Material for this task
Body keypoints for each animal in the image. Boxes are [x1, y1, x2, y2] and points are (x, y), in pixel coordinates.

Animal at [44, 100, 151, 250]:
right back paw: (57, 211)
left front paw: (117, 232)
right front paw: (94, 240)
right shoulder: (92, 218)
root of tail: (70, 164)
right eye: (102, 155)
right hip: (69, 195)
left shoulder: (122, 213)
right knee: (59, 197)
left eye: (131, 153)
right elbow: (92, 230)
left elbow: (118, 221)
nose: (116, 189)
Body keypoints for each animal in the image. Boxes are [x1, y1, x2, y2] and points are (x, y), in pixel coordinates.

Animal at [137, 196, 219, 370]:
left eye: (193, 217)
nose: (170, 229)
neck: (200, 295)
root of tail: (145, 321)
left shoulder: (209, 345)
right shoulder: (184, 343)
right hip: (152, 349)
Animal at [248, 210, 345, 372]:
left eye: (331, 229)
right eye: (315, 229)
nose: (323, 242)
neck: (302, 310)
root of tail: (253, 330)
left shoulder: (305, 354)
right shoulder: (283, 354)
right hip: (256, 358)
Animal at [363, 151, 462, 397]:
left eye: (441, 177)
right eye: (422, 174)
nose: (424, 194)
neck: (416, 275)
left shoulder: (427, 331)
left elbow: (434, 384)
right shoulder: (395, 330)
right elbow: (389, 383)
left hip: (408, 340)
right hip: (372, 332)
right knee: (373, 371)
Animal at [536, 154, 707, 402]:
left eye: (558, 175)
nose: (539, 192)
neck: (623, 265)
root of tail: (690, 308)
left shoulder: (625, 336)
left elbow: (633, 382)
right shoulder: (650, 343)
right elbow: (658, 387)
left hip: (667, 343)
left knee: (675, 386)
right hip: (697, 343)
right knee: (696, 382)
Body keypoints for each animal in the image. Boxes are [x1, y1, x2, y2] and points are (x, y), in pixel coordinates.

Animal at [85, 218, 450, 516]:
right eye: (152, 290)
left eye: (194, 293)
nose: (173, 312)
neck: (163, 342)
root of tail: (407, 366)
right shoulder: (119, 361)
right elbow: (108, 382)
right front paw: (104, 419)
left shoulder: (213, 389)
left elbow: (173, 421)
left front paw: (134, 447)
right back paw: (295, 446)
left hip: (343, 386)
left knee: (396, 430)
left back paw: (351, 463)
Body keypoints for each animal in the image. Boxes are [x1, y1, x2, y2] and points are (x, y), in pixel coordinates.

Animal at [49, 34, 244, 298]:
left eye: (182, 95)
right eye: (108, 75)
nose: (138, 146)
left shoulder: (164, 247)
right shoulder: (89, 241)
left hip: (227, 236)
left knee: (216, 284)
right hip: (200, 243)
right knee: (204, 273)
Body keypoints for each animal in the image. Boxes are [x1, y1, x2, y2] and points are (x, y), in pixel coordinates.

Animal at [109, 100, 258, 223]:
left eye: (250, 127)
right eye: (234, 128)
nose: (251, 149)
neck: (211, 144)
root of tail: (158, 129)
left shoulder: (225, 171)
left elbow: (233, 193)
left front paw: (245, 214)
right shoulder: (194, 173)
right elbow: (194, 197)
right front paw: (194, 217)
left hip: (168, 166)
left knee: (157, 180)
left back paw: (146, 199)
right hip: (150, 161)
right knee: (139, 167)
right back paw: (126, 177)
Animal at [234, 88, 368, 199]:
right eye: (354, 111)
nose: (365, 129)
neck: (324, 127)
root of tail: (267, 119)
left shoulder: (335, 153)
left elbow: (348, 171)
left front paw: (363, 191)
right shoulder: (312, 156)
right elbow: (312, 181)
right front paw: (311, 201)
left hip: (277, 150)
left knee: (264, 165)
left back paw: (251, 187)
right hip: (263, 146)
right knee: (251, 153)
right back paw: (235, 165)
==
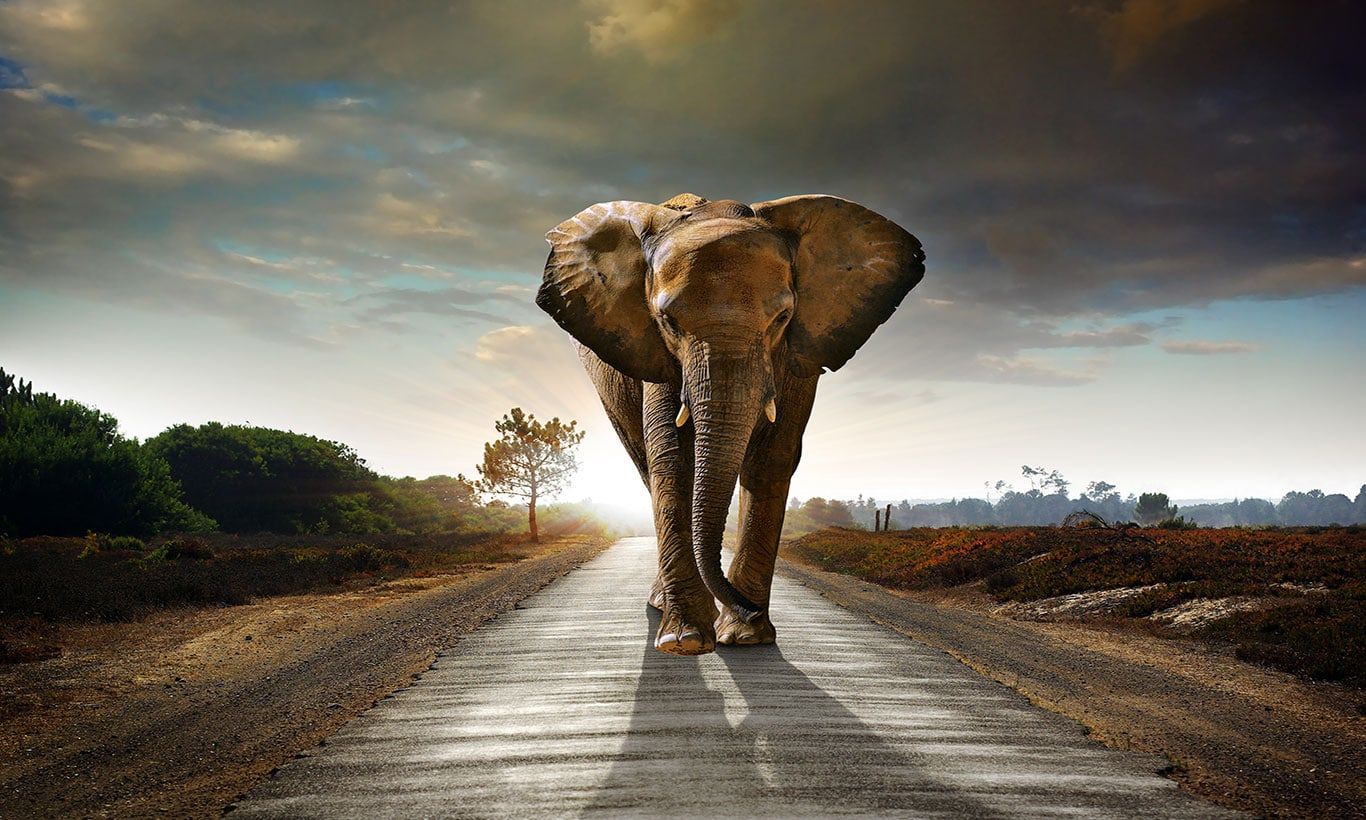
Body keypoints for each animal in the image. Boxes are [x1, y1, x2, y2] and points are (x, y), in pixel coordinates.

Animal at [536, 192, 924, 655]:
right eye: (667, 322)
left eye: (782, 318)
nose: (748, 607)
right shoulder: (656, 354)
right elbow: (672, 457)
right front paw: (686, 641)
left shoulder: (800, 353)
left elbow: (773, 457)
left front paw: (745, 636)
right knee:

Directions
In the entries above, the lines from the one bearing "left hip: (227, 236)" up to and including the one bearing "right back paw: (235, 165)" should be transcribed exactly; no other line is wanted.

Response area
left hip: (227, 236)
left knee: (216, 284)
right hip: (200, 243)
right knee: (204, 273)
Body keypoints for each animal in the image. Boxes are [x1, y1, x2, y2] and points are (x, y), in pixel coordinates.

Animal at [109, 100, 258, 223]:
left eye: (250, 127)
right eye: (234, 128)
nose: (251, 149)
neck: (211, 144)
root of tail: (158, 129)
left shoulder: (225, 171)
left elbow: (233, 193)
left front paw: (245, 214)
right shoulder: (194, 173)
right elbow: (194, 197)
right front paw: (194, 217)
left hip: (168, 166)
left knee: (157, 180)
left back paw: (146, 199)
right hip: (150, 161)
right knee: (139, 167)
right back paw: (126, 177)
Animal at [234, 88, 368, 199]:
right eye: (354, 111)
nose: (365, 129)
neck: (324, 127)
root of tail: (267, 119)
left shoulder: (335, 153)
left elbow: (348, 171)
left front paw: (363, 191)
right shoulder: (312, 156)
right elbow: (312, 181)
right front paw: (311, 201)
left hip: (277, 150)
left knee: (264, 165)
left back paw: (251, 187)
right hip: (263, 146)
right knee: (251, 153)
right back paw: (235, 165)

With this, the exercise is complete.